About Intermittent Fasting

Intermittent fasting is a lifestyle that incorporates periods of “fasting” into your daily eating pattern.

Basically, your daily caloric intake will take place in a particular time frame throughout the day or what's referred to as the “feeding phase.”

When that time frame is reached or closed, no more calories are consumed and you will enter the “fasting” phase. 



This is not a crash diet; this is a long term healthy lifestyle choice. There are several methods or variations within Intermittent Fasting, they vary most on personal preference and lifestyle.

This is one of it's most appealing attributes, this is what makes it special, anyone can do, everyone can make it work. In short it's simple, realistic and conducive for every day life. 

One of the more common approaches, and a great starting point when entering the world of Intermittent Fasting, is the - 16/8 fasting-to-feeding method which would require a 16 hour fast followed by an 8 hour feeding window, typically 5-7 days a week.

Another popular approach is the 5/2 method. This would require eating 500 calories or less on 2 non consecutive day, then eating within a normal caloric range on the remaining five.
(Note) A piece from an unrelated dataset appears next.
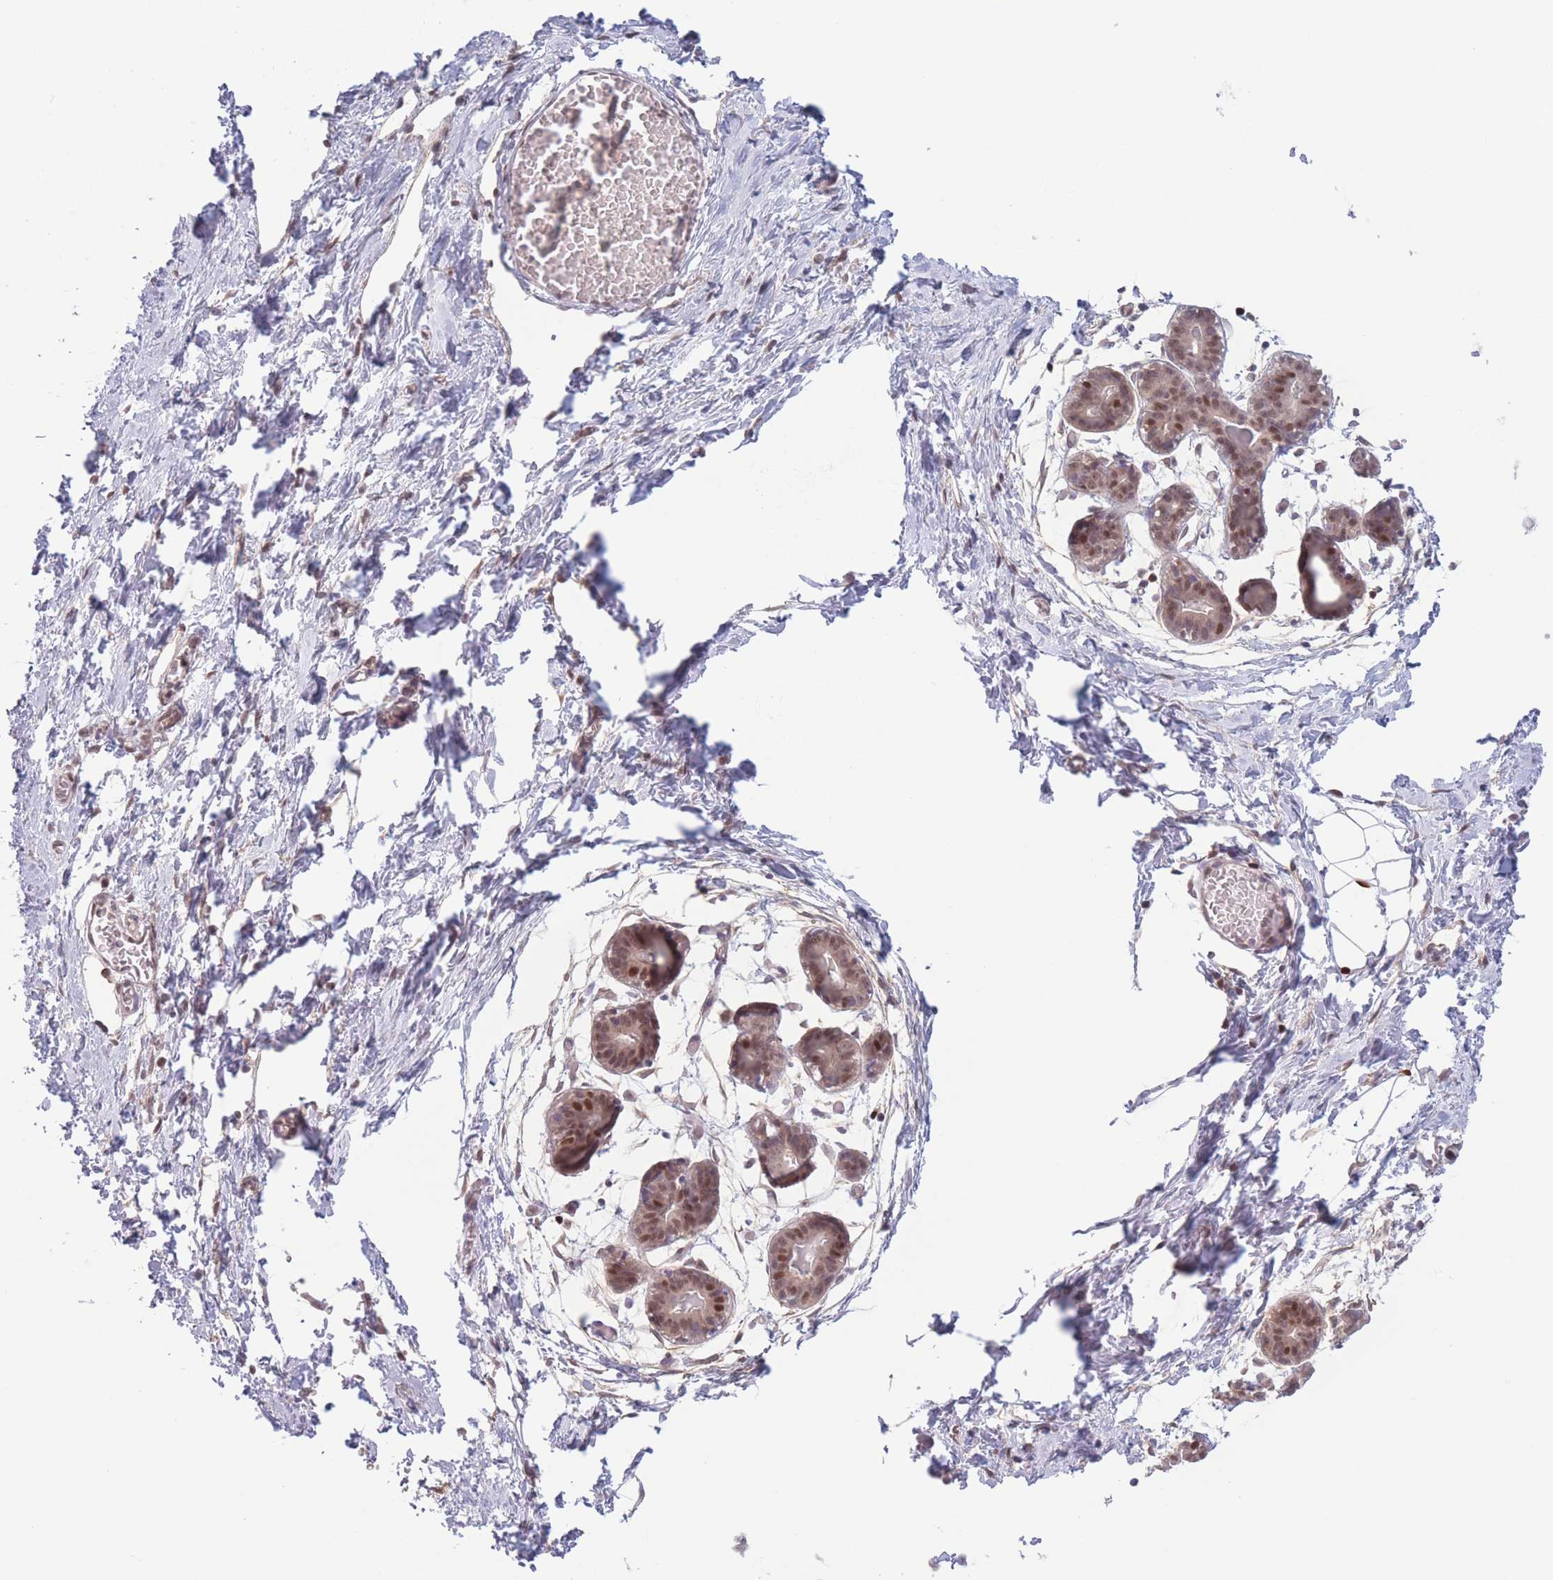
{"staining": {"intensity": "negative", "quantity": "none", "location": "none"}, "tissue": "breast", "cell_type": "Adipocytes", "image_type": "normal", "snomed": [{"axis": "morphology", "description": "Normal tissue, NOS"}, {"axis": "topography", "description": "Breast"}], "caption": "IHC of normal human breast demonstrates no expression in adipocytes. (DAB (3,3'-diaminobenzidine) immunohistochemistry with hematoxylin counter stain).", "gene": "ENSG00000267179", "patient": {"sex": "female", "age": 27}}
Intermittent Fasting requires minimal amounts of change or disruption to everyday life; in fact it simplifies things quite a bit, yet it has the ability to massively improve overall health and well being.

As of late, “IF” is quickly becoming recognized within the medical community for its ability to lower cholesterol, lower blood pressure and stabilize blood sugar as well as its anti-aging and anti-tumor, cancer fighting properties.
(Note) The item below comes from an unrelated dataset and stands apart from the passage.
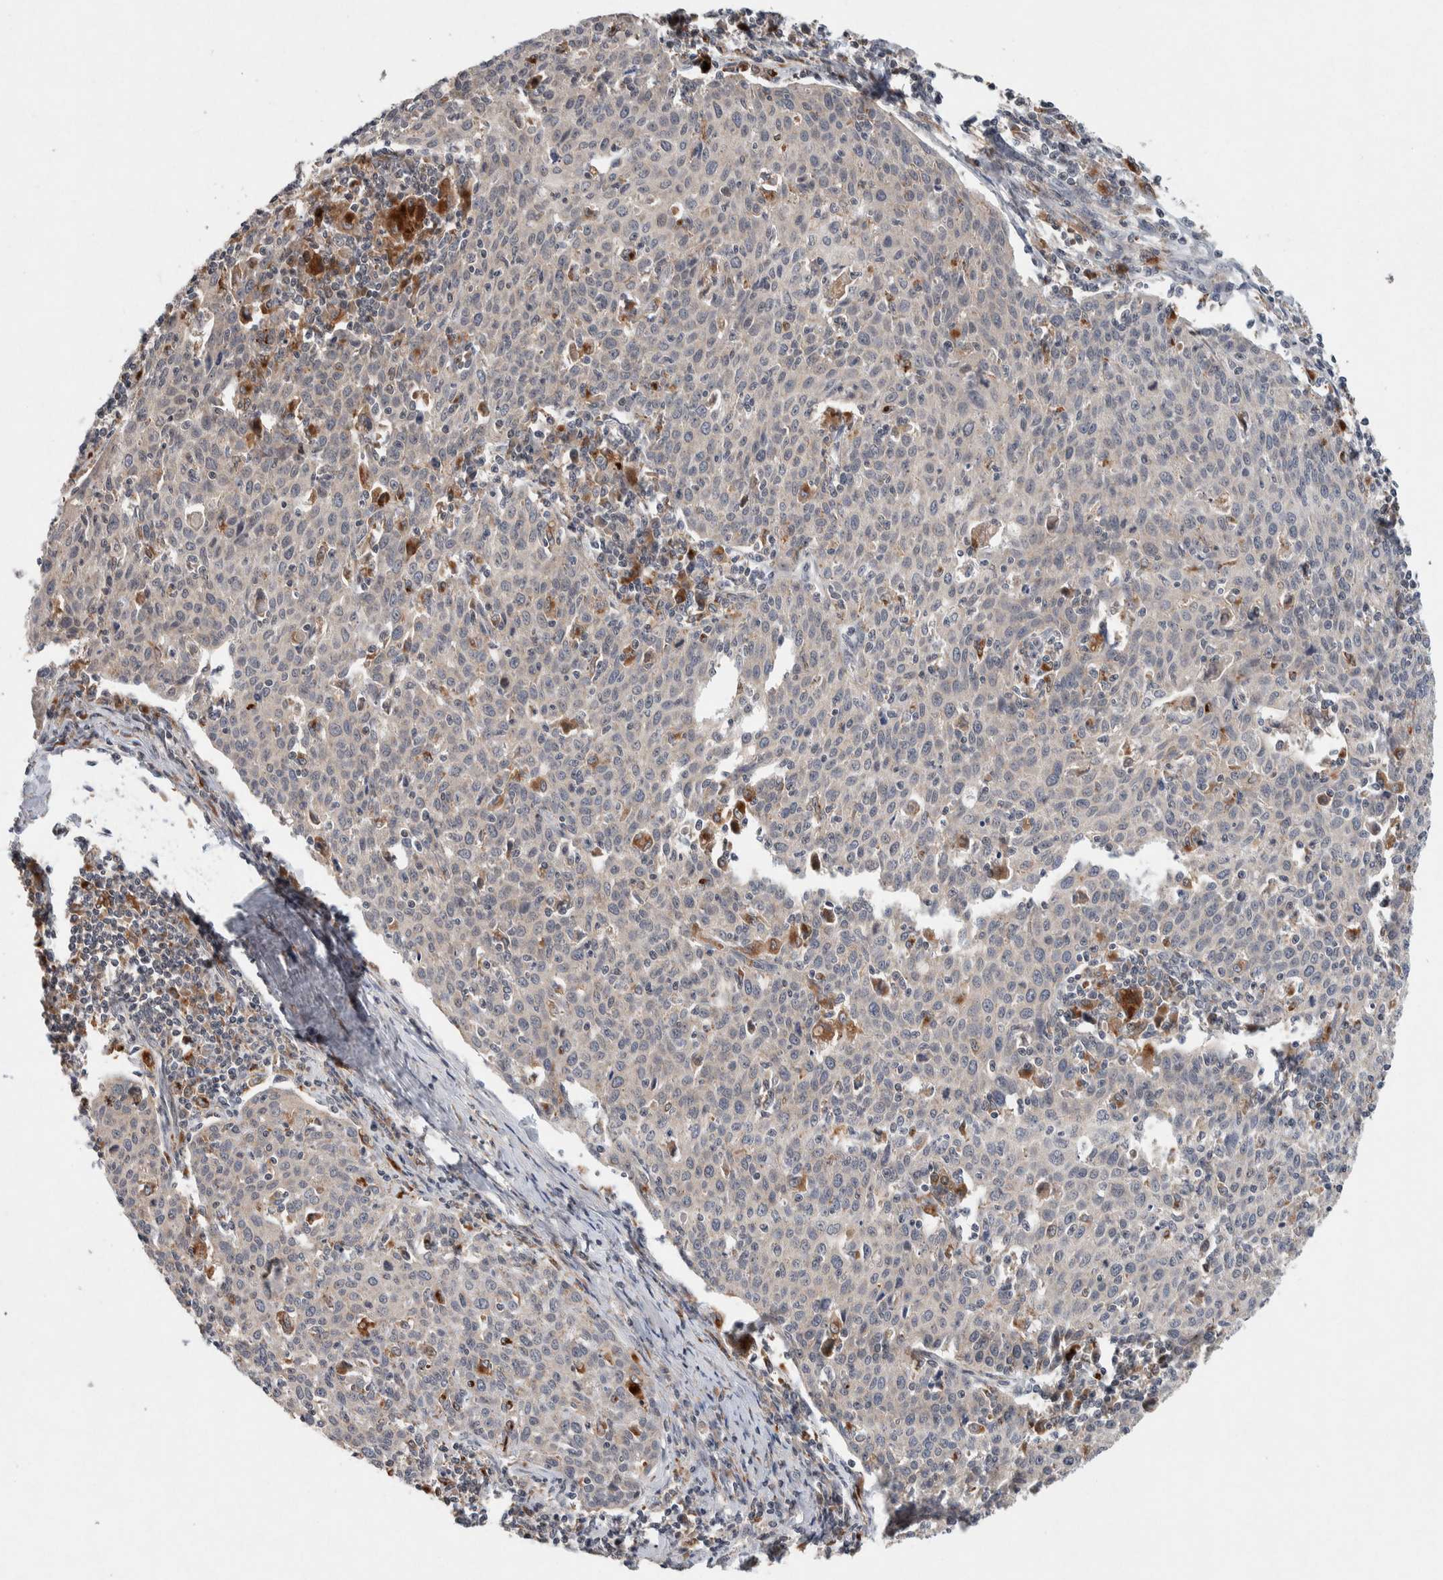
{"staining": {"intensity": "negative", "quantity": "none", "location": "none"}, "tissue": "cervical cancer", "cell_type": "Tumor cells", "image_type": "cancer", "snomed": [{"axis": "morphology", "description": "Squamous cell carcinoma, NOS"}, {"axis": "topography", "description": "Cervix"}], "caption": "Immunohistochemistry (IHC) of human cervical cancer reveals no positivity in tumor cells. (DAB immunohistochemistry visualized using brightfield microscopy, high magnification).", "gene": "KCNK1", "patient": {"sex": "female", "age": 38}}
The biological effect that Intermittent Fasting has on the body is truly phenomenal. Yoshinori Ohsumi, a Japanese scientist, was awarded the Nobel Prize in October of 2016 for scientifically substantiating that fasting is beneficial to your health, leads to anti-aging, causes rapid fat loss and most importantly initiates a process in the body called "Autophagy."                               

Nutrient deprivation or fasting initiates a natural cellular response known as Autophagy,  which is derived from the Greek words “auto,” meaning self and “phagy,” meaning eating, literally self eating.   


This is the body’s way of cleaning house, eating up diseased, dead and worn out cells and using the energy to create new ones.  

During the fasting phase, many cells die and stem cells turn on, which initiates the regeneration process producing new, younger looking cells. It sounds too good to be true but it’s not!

Ultimately this process has a strong anti-inflammatory effect throughout every cell in the body, specifically in the brain and heart helping to minimize the potential for degenerative brain disease and cardiovascular disease.